GIVEN INFORMATION –
[Start of Attachment]

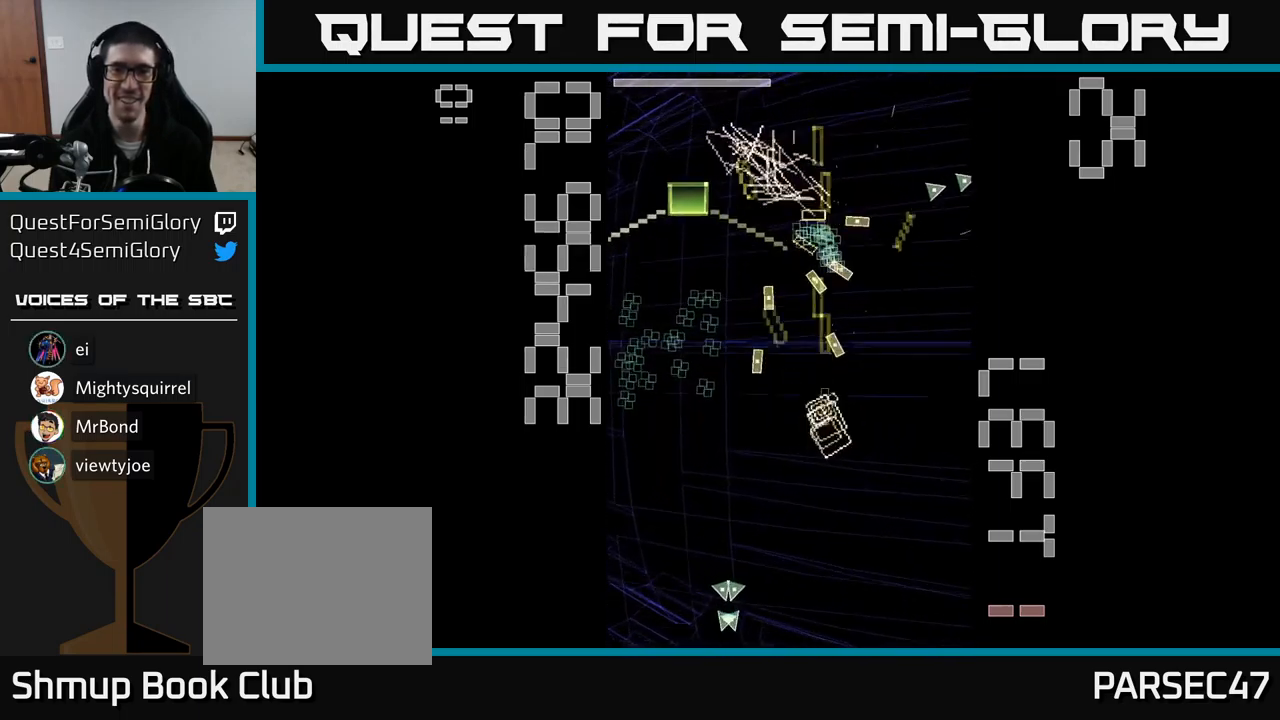
{"buttons": ["A", "DPAD_LEFT"], "events": [[50, "DPAD_DOWN", "down"], [167, "X", "up"], [217, "DPAD_RIGHT", "down"], [250, "DPAD_DOWN", "up"], [250, "DPAD_RIGHT", "up"], [300, "DPAD_LEFT", "down"], [300, "DPAD_UP", "down"], [367, "DPAD_UP", "up"]]}
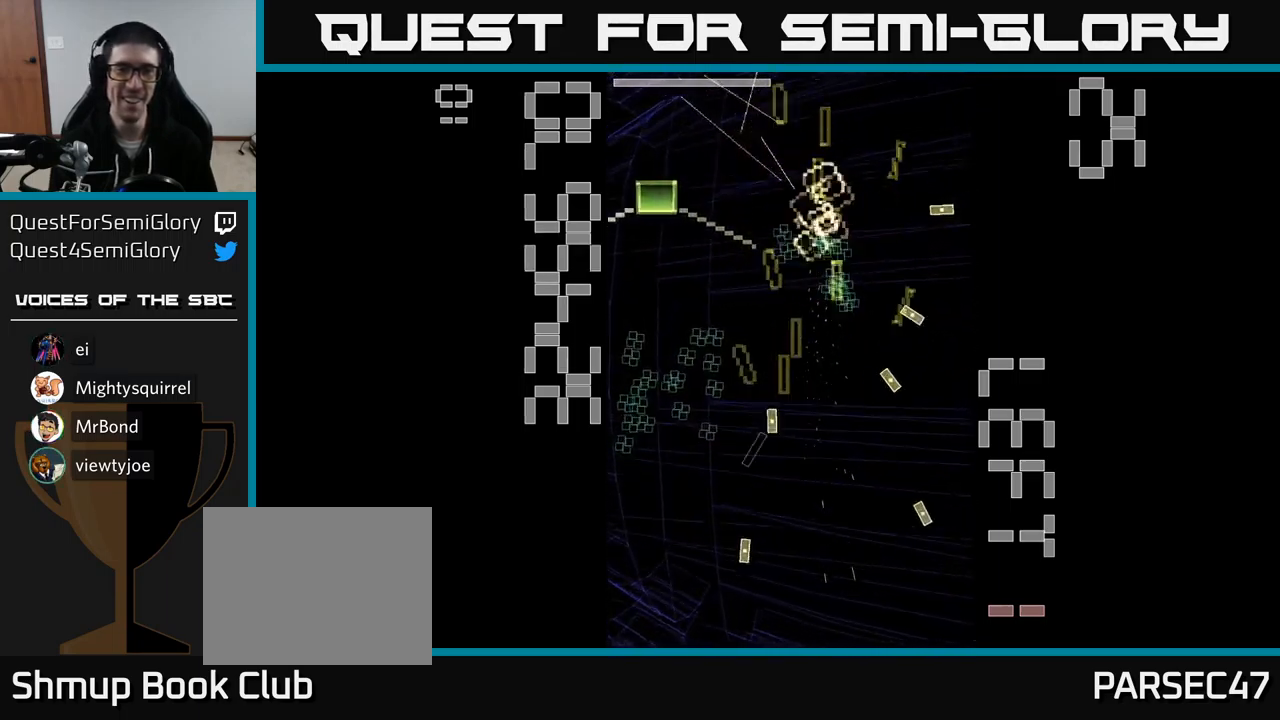
{"buttons": ["A", "DPAD_DOWN"], "events": [[34, "DPAD_UP", "down"], [184, "DPAD_UP", "up"], [217, "DPAD_LEFT", "up"], [250, "DPAD_RIGHT", "down"], [334, "DPAD_UP", "down"], [350, "DPAD_RIGHT", "up"], [400, "DPAD_UP", "up"], [434, "DPAD_DOWN", "down"]]}
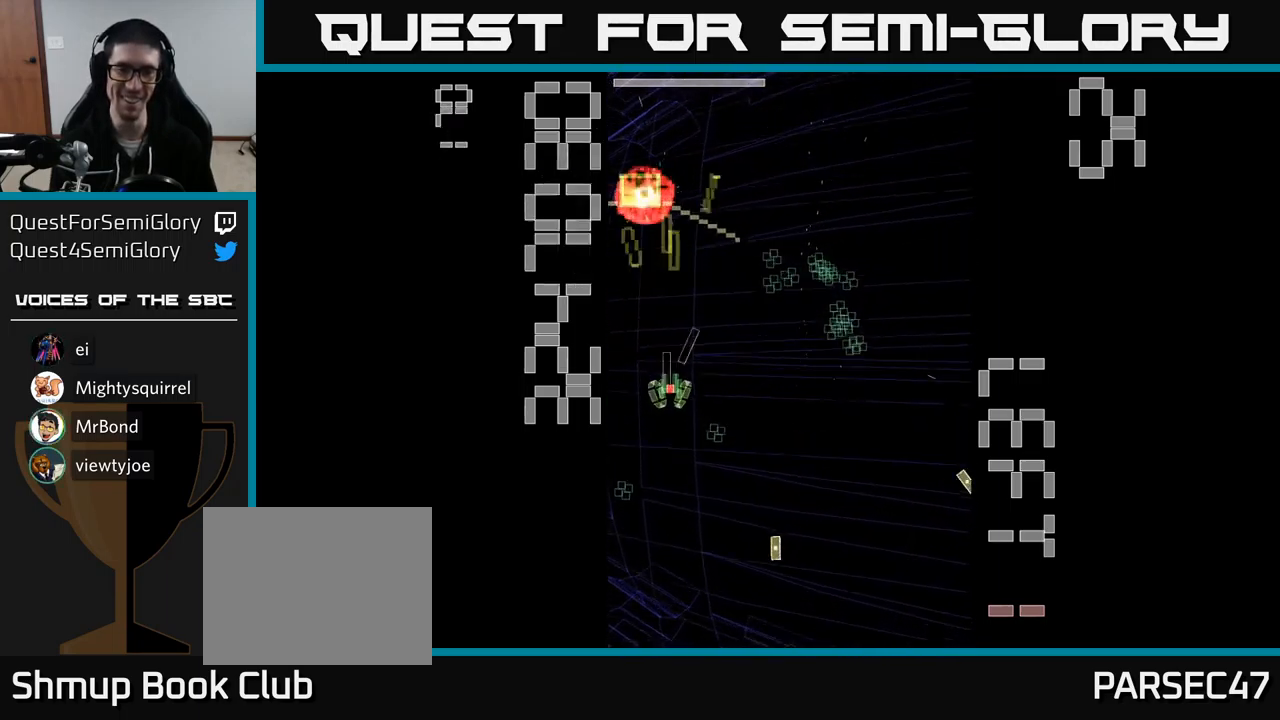
{"buttons": ["A", "DPAD_UP", "DPAD_RIGHT"], "events": [[200, "DPAD_LEFT", "down"], [284, "DPAD_DOWN", "up"], [317, "DPAD_LEFT", "up"], [317, "DPAD_UP", "down"], [350, "DPAD_RIGHT", "down"]]}
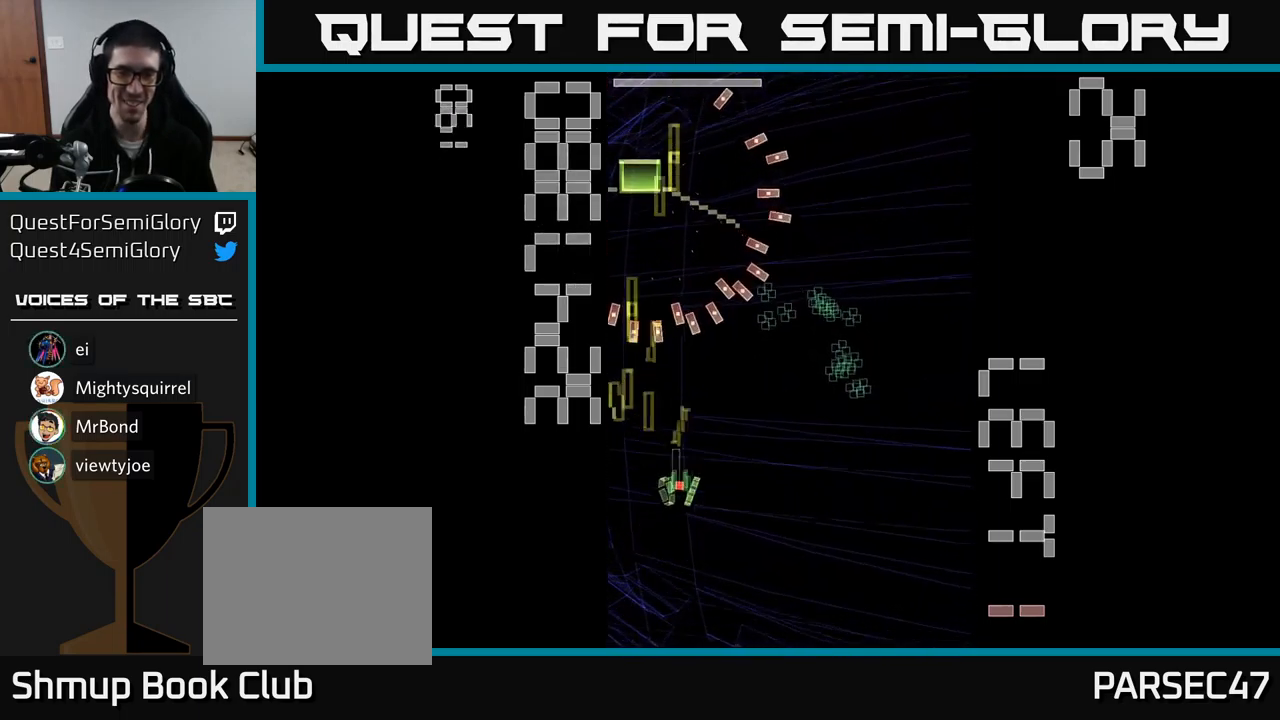
{"buttons": ["A"], "events": [[17, "DPAD_UP", "up"], [134, "DPAD_DOWN", "down"], [234, "DPAD_DOWN", "up"], [317, "DPAD_RIGHT", "up"]]}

[End of Attachment]

ASSIGNMENT –
An exact transcription of the listing is required, and it must contain no pictures.

FINISHED TASK –
{"buttons": ["A", "DPAD_LEFT"], "events": [[50, "DPAD_DOWN", "down"], [167, "X", "up"], [217, "DPAD_RIGHT", "down"], [250, "DPAD_DOWN", "up"], [250, "DPAD_RIGHT", "up"], [300, "DPAD_LEFT", "down"], [300, "DPAD_UP", "down"], [367, "DPAD_UP", "up"]]}
{"buttons": ["A", "DPAD_DOWN"], "events": [[34, "DPAD_UP", "down"], [184, "DPAD_UP", "up"], [217, "DPAD_LEFT", "up"], [250, "DPAD_RIGHT", "down"], [334, "DPAD_UP", "down"], [350, "DPAD_RIGHT", "up"], [400, "DPAD_UP", "up"], [434, "DPAD_DOWN", "down"]]}
{"buttons": ["A", "DPAD_UP", "DPAD_RIGHT"], "events": [[200, "DPAD_LEFT", "down"], [284, "DPAD_DOWN", "up"], [317, "DPAD_LEFT", "up"], [317, "DPAD_UP", "down"], [350, "DPAD_RIGHT", "down"]]}
{"buttons": ["A"], "events": [[17, "DPAD_UP", "up"], [134, "DPAD_DOWN", "down"], [234, "DPAD_DOWN", "up"], [317, "DPAD_RIGHT", "up"]]}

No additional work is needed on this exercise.